* _Extracted information_:

'''

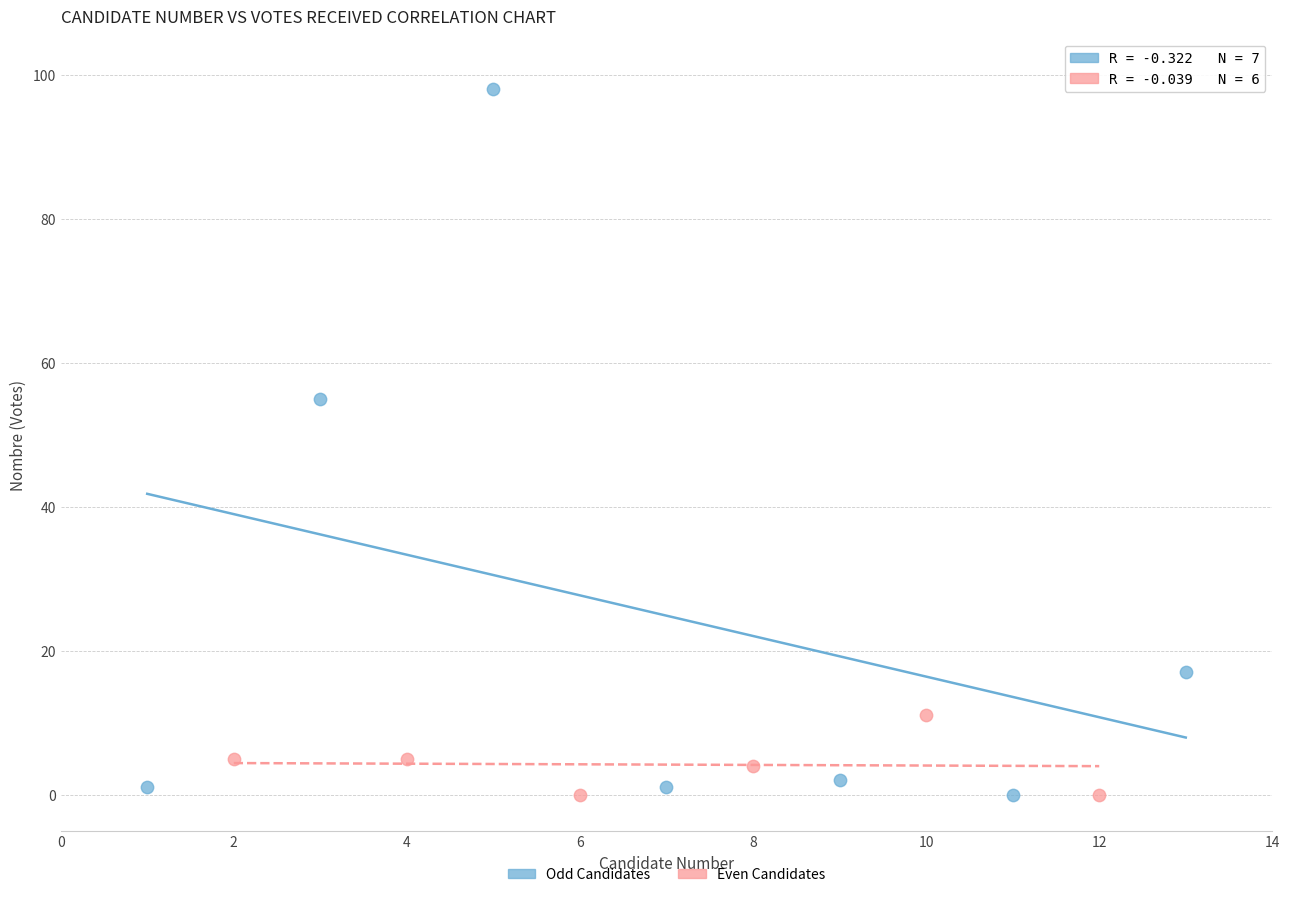

Which series contains the highest Y value?

Odd Candidates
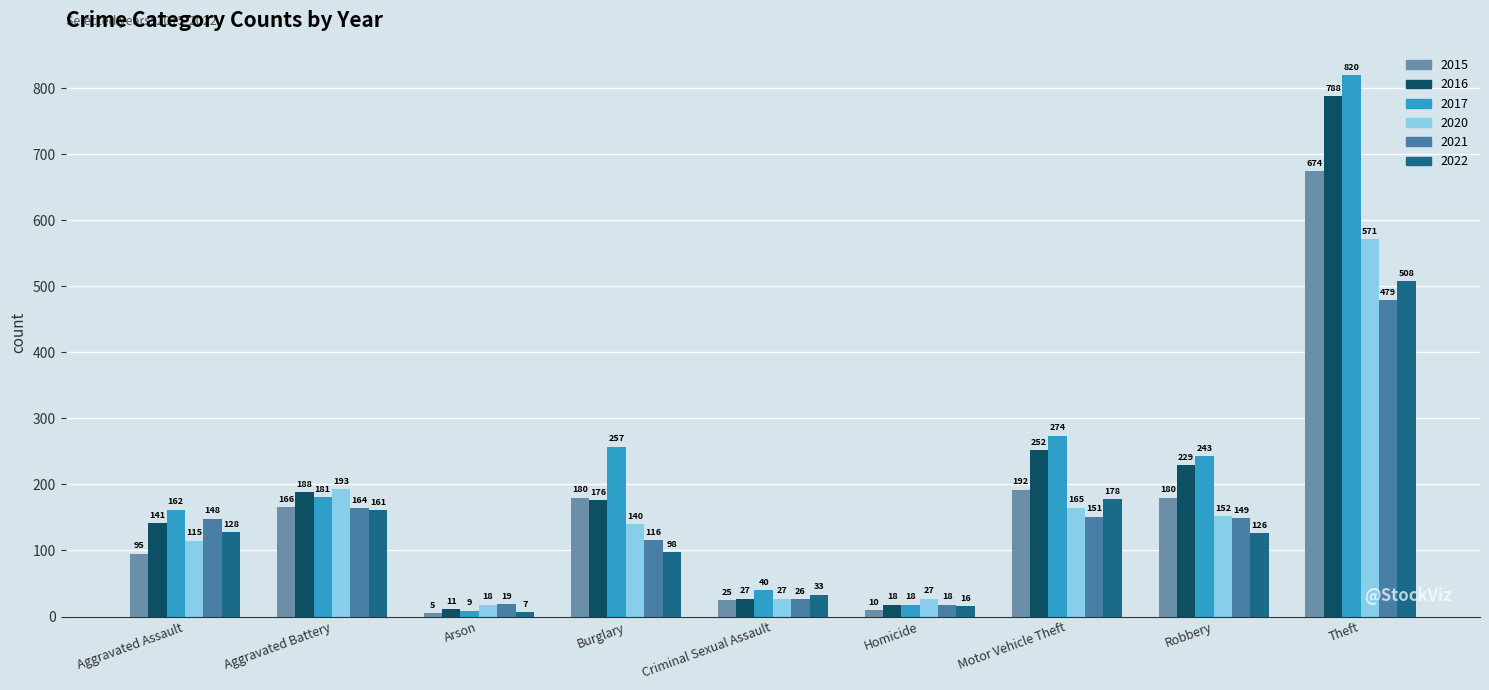

How many bars are there in each group?

6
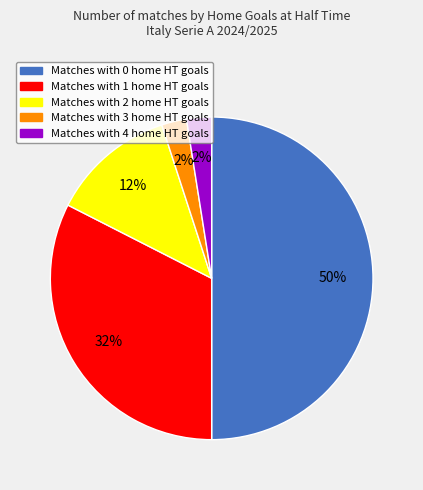

To the nearest percent, what is the average slice percentage?

20%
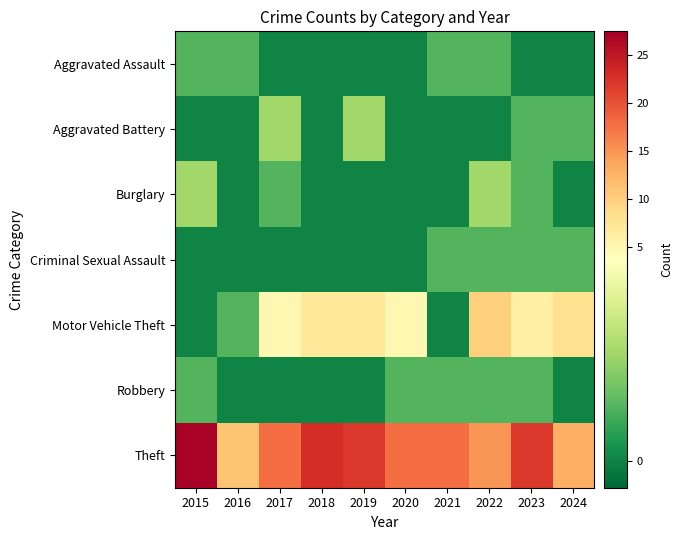

Which series changed the most between 2022 and 2023?

Theft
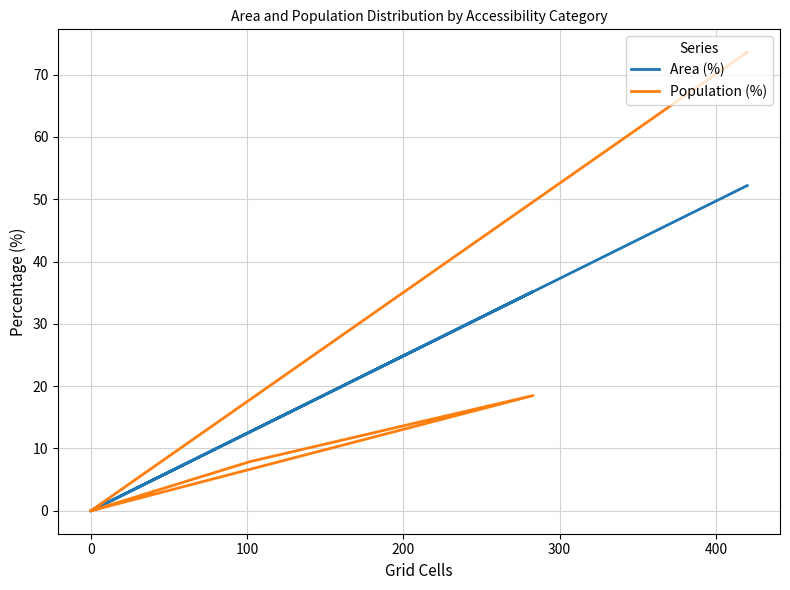

What is the difference between the Area (%) values at 400 and −100?

52.2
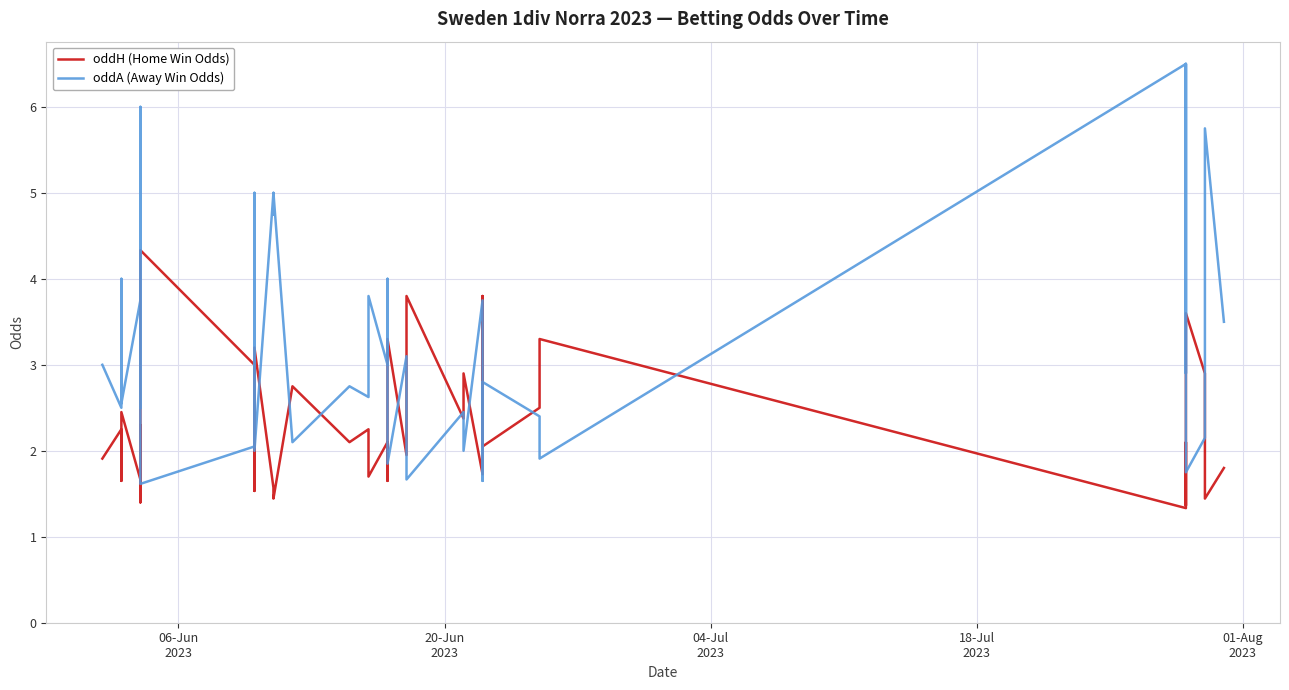

Is the value of oddA (Away Win Odds) at 5 greater than the value of oddH (Home Win Odds) at 32?

Yes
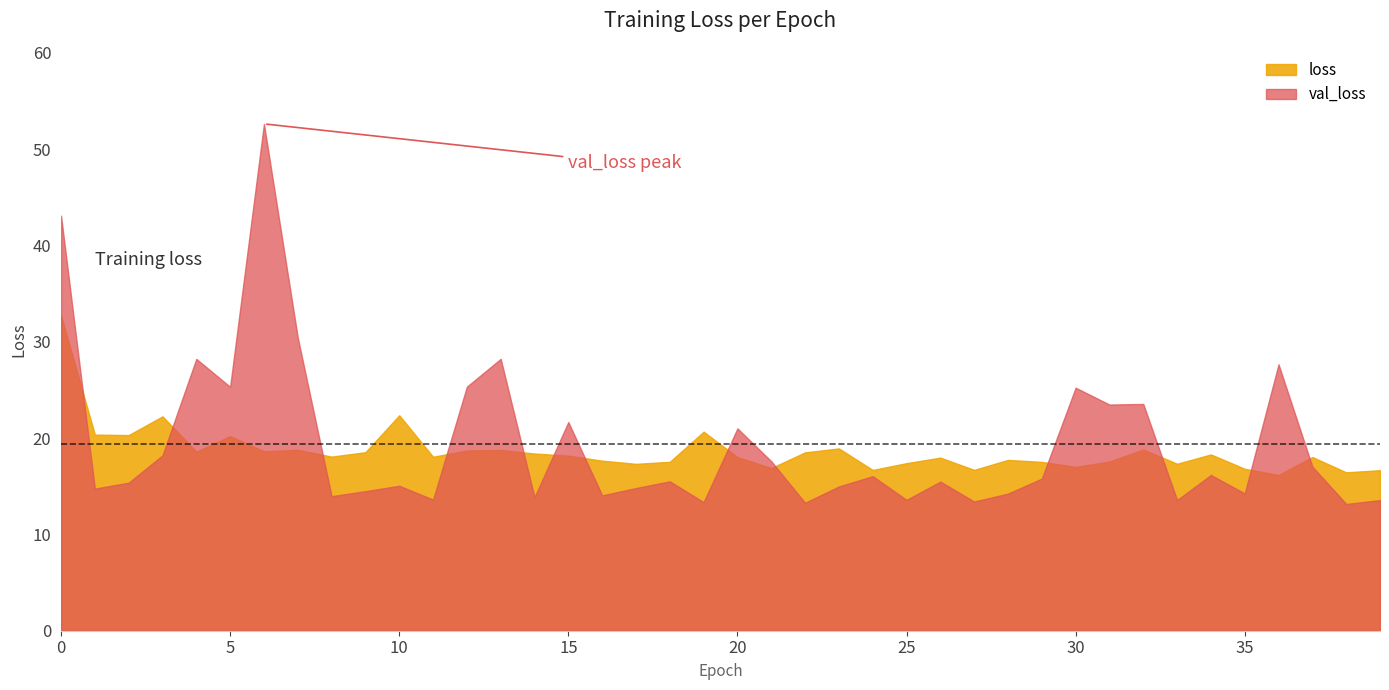

Between 25 and 17, which is larger?

25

'''

* _Work instructions_: Copy out the lines above word for word, leaving out the pictures.

* _Output of the task_:
Which series contains the highest Y value?

Odd Candidates

How many bars are there in each group?

6

To the nearest percent, what is the average slice percentage?

20%

Which series changed the most between 2022 and 2023?

Theft

What is the difference between the Area (%) values at 400 and −100?

52.2

Is the value of oddA (Away Win Odds) at 5 greater than the value of oddH (Home Win Odds) at 32?

Yes

Between 25 and 17, which is larger?

25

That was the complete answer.